Besides concern for physical health and well-being, how about spiritual? Is there any way we can test ourselves about our religious belief and practice? Is it good? Is it right? Is it Orthodox? Is it in accordance with the will of God?
Especially with the kind of polarization that seems to afflict modern thought, including politics and religion, it gets harder and harder to get things right.
Is there a simple, easy, and reliable test we can use?
Believe it or not, St. Vincent of Lérins, a Gallic monk, who lived about 1,800 years ago in what we now call France, proposed a simple and easy test for healthy faith:
Believe that which has been believed everywhere, always, and by all.
In other words, test for universality, antiquity, and consent. He identified this as being truly and properly “Catholic” (meaning “universal”).

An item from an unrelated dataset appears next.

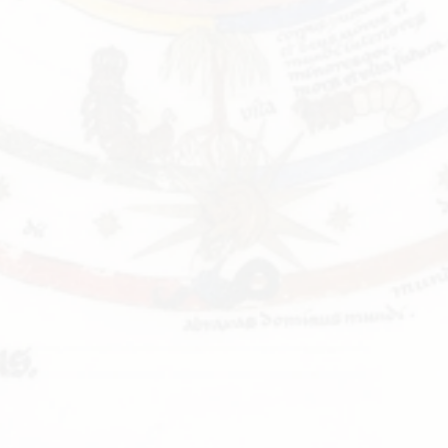
ქართველოს ანალიტიკური ფსიქოლოგიის
ასოციაციის ოფიციალური ვებ-გვერდი
©2022 ყველა უფლება დაცულია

He explained, “We shall follow
-universality if we acknowledge that one Faith to be true which the whole Church throughout the world confesses;
-antiquity if we in no way depart from those interpretations which it is clear that our ancestors and fathers proclaimed;
-consent, if in antiquity itself we keep following the definitions and opinions of all, or certainly nearly all, bishops and doctors alike.
Is this an iron-clad, absolutely effective, always faultless test? Of course not! No human devising ever can be—but it’s pretty accurate and a useful tool for self-examination.
Remember, St. Vincent of Lérins also wrote strikingly about the difference between development and alteration:
Is there to be no development of religion in the Church of Christ? Certainly, there is to be development and on the largest scale.
Development means that each thing expands to be itself, while alteration means that a thing is changed from one thing into another.
The understanding, knowledge, and wisdom of one and all, of individuals as well as of the whole Church, ought then to make great and vigorous progress with the passing of the ages and the centuries, but only along its own line of development, that is, with the same doctrine, the same meaning, and the same impact.
Vincent compared this kind of development with that of the body: Though bodies develop and unfold their component parts with the passing of the years, they always remain what they were.
If you sometimes feel uncomfortable with certain changes and developments in the Church, which you may consider to be too “newfangled” to be trusted, it may be of some consolation to realize that change and development have always been part of the life of the church—and part of the growth of the church.
St. Vincent was trying his best to assure his monastic brothers and others who read his writings that all is well.
Growth, development, and new insights and understandings can be very valuable, healthy, progressive—and vice-versa! Sorting out the differences is a pretty tricky business.
It’s reassuring to realize that this is not a new or exclusively recent phenomenon. St. Vincent was trying to clarify a similar situation centuries ago. His test is still good!